Many of the intimidation tactics employed in North Korea to keep its population in line are common to totalitarian regimes elsewhere. But North Korea has taken them to the extreme, analysts say, maintaining a tighter lid on its society than East Germany did in its darkest days.

For decades, North Korea has subjected its population to a propaganda assault centered around the concept of juche, roughly translated as "self-reliance." In recent years, scholars say, the term has also come to connote unquestioned trust in the "living god" leadership of national founder Kim Il Sung and his son, current ruler Kim Jong Il.

This link between sacrifice, national glory and the neardivine leadership is evident in the smallest details. During a tour of Pyongyang's Tower of the Juche Idea last year, guide Park Gyong Nam explained that the 560-foot-high monument was built in 1982, the year of the 70th birthday of Kim Il Sung, using more than 25,000 granite blocks -- one for every day of Kim's life, he said.

The truth is that socialist North Korea has never been self-reliant, depending since its formation on the Soviet Union, then China and the United Nations and other international donors to feed itself. But the myth is part of the glue that binds North Koreans to the regime.

"This has a huge impact on people's ability to withstand hardship," said Cui Yingjiu, honorary director of Peking University's Institute for Korean Culture Studies. "For most of the past 100 years, North Koreans haven't had enough to eat or wear. This gives them enormous tolerance for hardship," added Cui, who attended university with Kim Jong Il in Pyongyang in the early 1960s.

The idea that North Korea has joined the club of seven nations that are declared nuclear powers is also a huge source of honor and confidence for the average North Korean.

"If I were still in North Korea, like ordinary citizens, I would be proud to hear that the nation succeeded in conducting a nuclear test," said Seo Young-seok, 26, a university student living in South Korea who defected in 1999 with his mother and two older sisters. "This is by far a totally different dimension than succeeding at a missile test."

North Korea has no opinion polls, making it difficult to gauge how deeply North Koreans believe their government's propaganda. But a recent project involving North Korean refugees in China provides a clue.

Interviews with 1,300 North Korean expatriates, many of whom had been living in China for months or even years, found nearly 20% still believed North Korea was better off than South Korea, a key claim of the regime. In reality, North Korea's economy is less than one-thirtieth the size of its southern cousin's.

"This gives you some sense of the degree of the socialization in place," said Marcus Noland, a senior fellow with Washington's Institute for International Economics, who was involved in the study. "People may be angry, and there's lots of anecdotal evidence to suggest they are, but that doesn't translate into political action."

Nor would the disaffected have much internal or external support, even if they dared speak out. The state's iron grip on society means there is no domestic institution that might serve as a focal point akin to the role played by the Solidarity labor movement in Poland, the Catholic Church in the Philippines or American-supported nongovernmental assistance organizations in Ukraine, analysts say.

The North's neighbors China and South Korea hardly welcome use of their territory as a base for anti-regime activities that might ultimately give voice to the suffering of ordinary citizens.

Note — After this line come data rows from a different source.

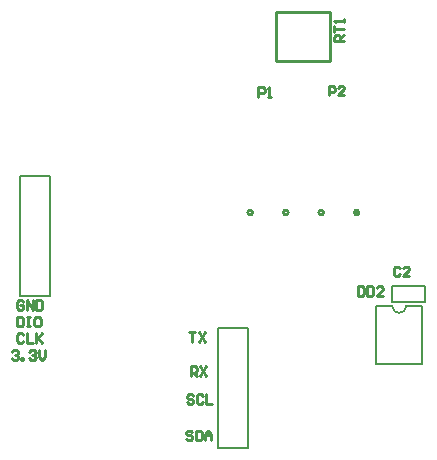
<source format=gbr>
%TF.GenerationSoftware,Altium Limited,Altium Designer,21.6.4 (81)*%
G04 Layer_Color=65535*
%FSLAX43Y43*%
%MOMM*%
%TF.SameCoordinates,1CE7F002-25C6-4FEA-A4B7-191A7A1919B5*%
%TF.FilePolarity,Positive*%
%TF.FileFunction,Legend,Top*%
%TF.Part,Single*%
G01*
G75*
%TA.AperFunction,NonConductor*%
%ADD41C,0.200*%
%ADD42C,0.254*%
D41*
X33000Y23110D02*
G03*
X34200Y23110I600J0D01*
G01*
X32975Y23425D02*
Y24775D01*
X35825Y23425D02*
Y24775D01*
X32975Y23425D02*
X35825D01*
X32975Y24775D02*
X35825D01*
X31650Y23110D02*
X32995D01*
X34195D02*
X35550D01*
Y18210D02*
Y23110D01*
X31650Y18210D02*
X35550D01*
X31650D02*
Y23110D01*
X1520Y34070D02*
X4020D01*
X1520Y23950D02*
X4020D01*
Y34070D01*
X1520Y23950D02*
Y34070D01*
X18285Y11080D02*
Y21200D01*
X20785Y11080D02*
Y21200D01*
X18285Y11080D02*
X20785D01*
X18285Y21200D02*
X20785D01*
D42*
X30200Y31000D02*
G03*
X30200Y31000I-200J0D01*
G01*
X27200D02*
G03*
X27200Y31000I-200J0D01*
G01*
X24200D02*
G03*
X24200Y31000I-200J0D01*
G01*
X21200D02*
G03*
X21200Y31000I-200J0D01*
G01*
X27750Y43800D02*
Y48000D01*
X23150Y43800D02*
X27750D01*
X23150D02*
Y48000D01*
X27750D01*
X16097Y12400D02*
X15964Y12534D01*
X15697D01*
X15564Y12400D01*
Y12267D01*
X15697Y12134D01*
X15964D01*
X16097Y12001D01*
Y11867D01*
X15964Y11734D01*
X15697D01*
X15564Y11867D01*
X16364Y12534D02*
Y11734D01*
X16764D01*
X16897Y11867D01*
Y12400D01*
X16764Y12534D01*
X16364D01*
X17163Y11734D02*
Y12267D01*
X17430Y12534D01*
X17697Y12267D01*
Y11734D01*
Y12134D01*
X17163D01*
X16177Y15470D02*
X16044Y15604D01*
X15777D01*
X15644Y15470D01*
Y15337D01*
X15777Y15204D01*
X16044D01*
X16177Y15071D01*
Y14937D01*
X16044Y14804D01*
X15777D01*
X15644Y14937D01*
X16977Y15470D02*
X16844Y15604D01*
X16577D01*
X16444Y15470D01*
Y14937D01*
X16577Y14804D01*
X16844D01*
X16977Y14937D01*
X17243Y15604D02*
Y14804D01*
X17777D01*
X15954Y17184D02*
Y17984D01*
X16354D01*
X16487Y17850D01*
Y17584D01*
X16354Y17451D01*
X15954D01*
X16221D02*
X16487Y17184D01*
X16754Y17984D02*
X17287Y17184D01*
Y17984D02*
X16754Y17184D01*
X15818Y20864D02*
X16351D01*
X16085D01*
Y20064D01*
X16618Y20864D02*
X17151Y20064D01*
Y20864D02*
X16618Y20064D01*
X1787Y20650D02*
X1654Y20784D01*
X1387D01*
X1254Y20650D01*
Y20117D01*
X1387Y19984D01*
X1654D01*
X1787Y20117D01*
X2054Y20784D02*
Y19984D01*
X2587D01*
X2853Y20784D02*
Y19984D01*
Y20251D01*
X3387Y20784D01*
X2987Y20384D01*
X3387Y19984D01*
X1254Y22154D02*
Y21354D01*
X1654D01*
X1787Y21487D01*
Y22020D01*
X1654Y22154D01*
X1254D01*
X2054D02*
X2320D01*
X2187D01*
Y21354D01*
X2054D01*
X2320D01*
X3120Y22154D02*
X2853D01*
X2720Y22020D01*
Y21487D01*
X2853Y21354D01*
X3120D01*
X3253Y21487D01*
Y22020D01*
X3120Y22154D01*
X1787Y23427D02*
X1654Y23560D01*
X1387D01*
X1254Y23427D01*
Y22894D01*
X1387Y22760D01*
X1654D01*
X1787Y22894D01*
Y23160D01*
X1521D01*
X2054Y22760D02*
Y23560D01*
X2587Y22760D01*
Y23560D01*
X2853D02*
Y22760D01*
X3253D01*
X3387Y22894D01*
Y23427D01*
X3253Y23560D01*
X2853D01*
X814Y19210D02*
X947Y19344D01*
X1214D01*
X1347Y19210D01*
Y19077D01*
X1214Y18944D01*
X1081D01*
X1214D01*
X1347Y18811D01*
Y18677D01*
X1214Y18544D01*
X947D01*
X814Y18677D01*
X1614Y18544D02*
Y18677D01*
X1747D01*
Y18544D01*
X1614D01*
X2280Y19210D02*
X2413Y19344D01*
X2680D01*
X2813Y19210D01*
Y19077D01*
X2680Y18944D01*
X2547D01*
X2680D01*
X2813Y18811D01*
Y18677D01*
X2680Y18544D01*
X2413D01*
X2280Y18677D01*
X3080Y19344D02*
Y18811D01*
X3347Y18544D01*
X3613Y18811D01*
Y19344D01*
X30085Y24777D02*
Y23978D01*
X30485D01*
X30618Y24111D01*
Y24644D01*
X30485Y24777D01*
X30085D01*
X30885D02*
Y23978D01*
X31285D01*
X31418Y24111D01*
Y24644D01*
X31285Y24777D01*
X30885D01*
X32218Y23978D02*
X31685D01*
X32218Y24511D01*
Y24644D01*
X32085Y24777D01*
X31818D01*
X31685Y24644D01*
X33666Y26295D02*
X33533Y26428D01*
X33266D01*
X33133Y26295D01*
Y25762D01*
X33266Y25629D01*
X33533D01*
X33666Y25762D01*
X34466Y25629D02*
X33933D01*
X34466Y26162D01*
Y26295D01*
X34333Y26428D01*
X34066D01*
X33933Y26295D01*
X28890Y45497D02*
X28090D01*
Y45897D01*
X28223Y46030D01*
X28490D01*
X28623Y45897D01*
Y45497D01*
Y45764D02*
X28890Y46030D01*
X28090Y46297D02*
Y46830D01*
Y46563D01*
X28890D01*
Y47096D02*
Y47363D01*
Y47230D01*
X28090D01*
X28223Y47096D01*
X27621Y40919D02*
Y41719D01*
X28021D01*
X28155Y41586D01*
Y41319D01*
X28021Y41186D01*
X27621D01*
X28954Y40919D02*
X28421D01*
X28954Y41453D01*
Y41586D01*
X28821Y41719D01*
X28554D01*
X28421Y41586D01*
X21667Y40820D02*
Y41620D01*
X22067D01*
X22200Y41487D01*
Y41220D01*
X22067Y41087D01*
X21667D01*
X22467Y40820D02*
X22733D01*
X22600D01*
Y41620D01*
X22467Y41487D01*
%TF.MD5,8fde6a66f54dcb559b4e6822b2f09bc7*%
M02*

</source>
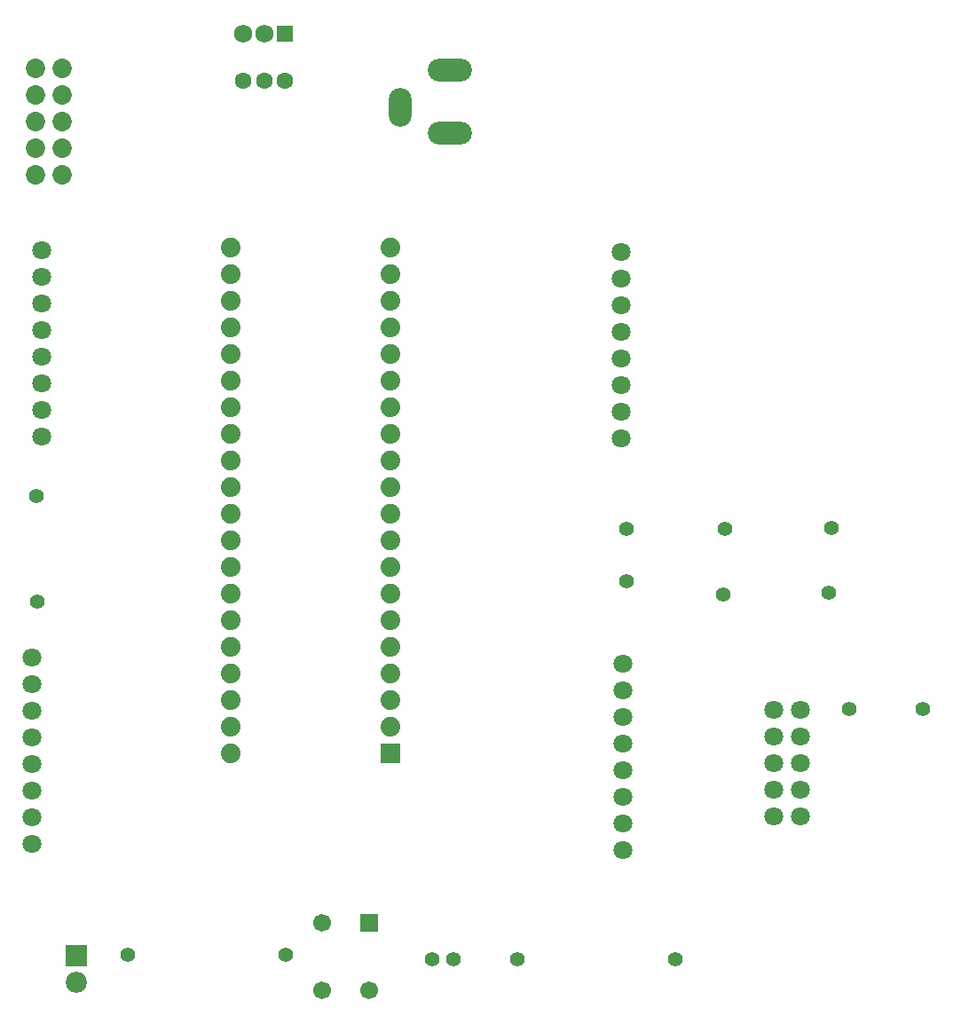
<source format=gbs>
G04*
G04 #@! TF.GenerationSoftware,Altium Limited,Altium Designer,22.8.2 (66)*
G04*
G04 Layer_Color=16711935*
%FSLAX44Y44*%
%MOMM*%
G71*
G04*
G04 #@! TF.SameCoordinates,239B72BE-1975-44D0-A8EA-8DBFC20476F2*
G04*
G04*
G04 #@! TF.FilePolarity,Negative*
G04*
G01*
G75*
%ADD29C,1.4032*%
%ADD30C,1.8032*%
%ADD31O,4.2032X2.2032*%
%ADD32O,2.2032X3.7032*%
%ADD33C,1.8796*%
%ADD34R,1.8796X1.8796*%
%ADD35C,1.7272*%
%ADD36R,1.6032X1.6032*%
%ADD37C,1.6032*%
%ADD38C,1.8532*%
%ADD39C,1.7012*%
%ADD40R,1.7012X1.7012*%
%ADD41C,2.0182*%
%ADD42R,2.0182X2.0182*%
D29*
X1548000Y560000D02*
D03*
X1618000D02*
D03*
X1231000Y321000D02*
D03*
X1382000D02*
D03*
X773190Y662210D02*
D03*
X772190Y763210D02*
D03*
X1530460Y732790D02*
D03*
X1429460Y731790D02*
D03*
X1528590Y670290D02*
D03*
X1427590Y669290D02*
D03*
X1170000Y321000D02*
D03*
X1150000D02*
D03*
X859000Y325000D02*
D03*
X1010000D02*
D03*
X1334770Y681990D02*
D03*
Y731990D02*
D03*
D30*
X1500788Y482740D02*
D03*
Y457340D02*
D03*
Y508140D02*
D03*
Y533540D02*
D03*
Y558940D02*
D03*
X1475388Y457340D02*
D03*
Y482740D02*
D03*
Y508140D02*
D03*
Y533540D02*
D03*
Y558940D02*
D03*
X1332000Y577400D02*
D03*
Y552000D02*
D03*
Y526600D02*
D03*
Y501200D02*
D03*
Y475800D02*
D03*
Y450400D02*
D03*
Y425000D02*
D03*
Y602800D02*
D03*
X768110Y583580D02*
D03*
Y558180D02*
D03*
Y532780D02*
D03*
Y507380D02*
D03*
Y481980D02*
D03*
Y456580D02*
D03*
Y431180D02*
D03*
Y608980D02*
D03*
X1330000Y970800D02*
D03*
Y945400D02*
D03*
Y920000D02*
D03*
Y894600D02*
D03*
Y869200D02*
D03*
Y843800D02*
D03*
Y818400D02*
D03*
Y996200D02*
D03*
X777000Y845200D02*
D03*
Y870600D02*
D03*
Y896000D02*
D03*
Y921400D02*
D03*
Y946800D02*
D03*
Y972200D02*
D03*
Y997600D02*
D03*
Y819800D02*
D03*
D31*
X1167000Y1169000D02*
D03*
Y1109000D02*
D03*
D32*
X1119000Y1134000D02*
D03*
D33*
X957600Y517400D02*
D03*
Y542800D02*
D03*
Y568200D02*
D03*
Y593600D02*
D03*
Y619000D02*
D03*
Y644400D02*
D03*
Y669800D02*
D03*
Y695200D02*
D03*
Y720600D02*
D03*
Y746000D02*
D03*
Y771400D02*
D03*
Y796800D02*
D03*
Y822200D02*
D03*
Y847600D02*
D03*
Y873000D02*
D03*
Y898400D02*
D03*
Y923800D02*
D03*
Y949200D02*
D03*
Y974600D02*
D03*
Y1000000D02*
D03*
X1110000D02*
D03*
Y974600D02*
D03*
Y949200D02*
D03*
Y923800D02*
D03*
Y898400D02*
D03*
Y873000D02*
D03*
Y847600D02*
D03*
Y822200D02*
D03*
Y796800D02*
D03*
Y771400D02*
D03*
Y746000D02*
D03*
Y720600D02*
D03*
Y695200D02*
D03*
Y669800D02*
D03*
Y644400D02*
D03*
Y619000D02*
D03*
Y593600D02*
D03*
Y568200D02*
D03*
Y542800D02*
D03*
D34*
Y517400D02*
D03*
D35*
X989620Y1204230D02*
D03*
X969620D02*
D03*
D36*
X1009620D02*
D03*
D37*
Y1159230D02*
D03*
X989620D02*
D03*
X969620D02*
D03*
D38*
X797000Y1069400D02*
D03*
X771600D02*
D03*
X797000Y1094800D02*
D03*
X771600D02*
D03*
X797000Y1120200D02*
D03*
X771600D02*
D03*
Y1145600D02*
D03*
X797000Y1171000D02*
D03*
X771600D02*
D03*
X797000Y1145600D02*
D03*
D39*
X1090000Y291000D02*
D03*
X1045000D02*
D03*
Y356000D02*
D03*
D40*
X1090000D02*
D03*
D41*
X810000Y299300D02*
D03*
D42*
Y324700D02*
D03*
M02*

</source>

Far from working against the North, both neighbors have helped prop up the regime, fearful of the refugees and social problems that would flood their countries if Kim fell.

Both dispense unmonitored food aid they know goes mostly to the military rather than ordinary people, fearful of the cost of an implosion. China arrests and harasses North Korean refugees, sending many back. And while in theory any North Korean is entitled to South Korean citizenship, Seoul sets up huge hurdles to control the numbers and has shut down anti-North radio stations after Pyongyang complained.